Zu den ersten archäologisch interessanten Objekten, die zum Vorschein kamen, zählen einige römerzeitliche Münzen aus dem 3. und 4. Jh. n. Chr. Sie sind deshalb von besonderer Bedeutung, da man immer davon ausgeht, dass ein Teilstück der römerzeitlichen Straße durch das Eisacktal entlang führte, die nach dem Anstieg aus dem Bozner Talkessel bei Kollmann, Waidbruck wieder in das Tal zurückführte. Bei der Schicht, aus denen die Münzen stammen, handelt es sich laut Grabungsleiter Tecchiati um ein "ausschließlich römerzeitliches Niveau", von dem sich nach den zunächst unbeaufsichtigt erfolgten Baggereingriffen nur wenige Reste erhalten haben.

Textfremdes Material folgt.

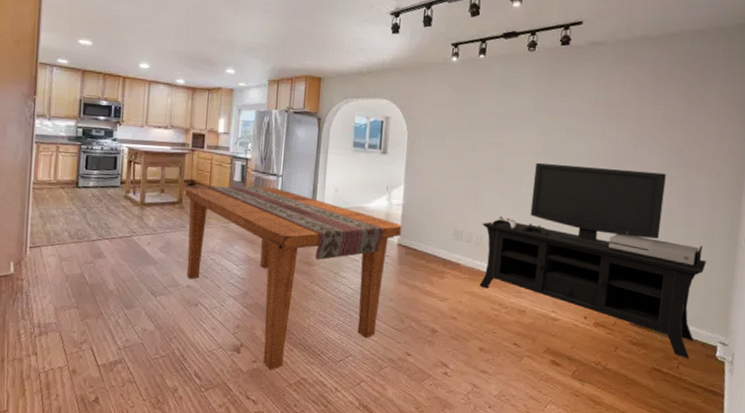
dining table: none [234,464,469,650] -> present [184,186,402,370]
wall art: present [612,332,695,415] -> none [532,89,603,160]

Über den römerzeitlichen Schichten wurde, so die Landesarchäologen, möglicherweise zu Beginn des Mittelalters eine erste kleine Kirche errichtet. Da größere Mauerreste davon fehlen, kann ihr Bestand nur hypothetisch rekonstruiert werden. Sie bestand wahrscheinlich aus einem rechteckigen Saal und einer halbkreisförmigen Apsis.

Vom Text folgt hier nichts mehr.